Are you taking responsibility for someone else's happiness?
How do you know if you’re taking responsibility for someone else’s happiness? I was hanging out with a group of friends the other day and I a cracked a joke about something that I thought was funny only to discover that what I said triggered defensiveness and anger in a friend.
Has that ever happened to you?
I get that my humor isn't for everyone, but I don't think it's bad enough to make someone angry, so what happened. Well, the truth is I don't know. I don't know what made her defensive and angry but I do know it wasn't me.
You might be thinking otherwise and why wouldn't you, I made a joke and someone got upset!
Here is what happens in situations like this. Someone, in this case me, innocently says something and another person hears it and relates it to their own life experiences or stories and it becomes personal to them. Sometimes it triggers a positive reaction but in this case my friend interpreted my joke as a personal attack on her. It felt like I just rubbed salt into an old wound, and her fight, flight or freeze reaction kicked into action. I had no way knowing that my joke would cause this kind of response.
What should I do? My friend is upset and angry, should I apologize?
Yes and No :)
Here's what I did and what I teach my clients, especially those who have a tendency to be people pleasers.
- Ask what was your intention? My intention was to say something funny and have a good laugh with my friends, my intention was not to hurt anyone.

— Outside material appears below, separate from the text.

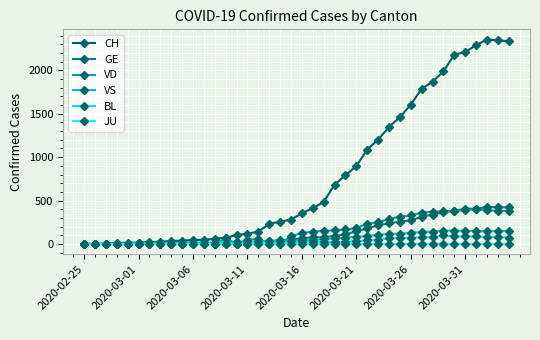

True or false: BL has more than 1 interior local peaks.

True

- Give the other person space to process their emotions. When we're in flight, fight or freeze the last thing we need is for someone to tell us to calm down, or worse tell us we are overreacting, doing so can be like adding fuel to a fire.
- Make yourself available to listen to your friend when they are ready to talk, when I say listen I mean listen to understand what is going on with them, why was this was so painful for them.
- Acknowledge their pain is real and validate that you understand why they feel this way.
- Then if you feel like it let them know you're sorry that what you said made them feel the way they do. What you are doing is saying you're sorry they are hurting, not that you are sorry for what you said. The difference is subtle but significant, you didn’t do anything wrong.
Unless you're purposely setting out to hurt another person you are not responsible for how others feel. I know it can seem sometimes like you are. Try using the steps above and allow others to feel how they feel without the need for you to make them feel differently or to fix them in some way.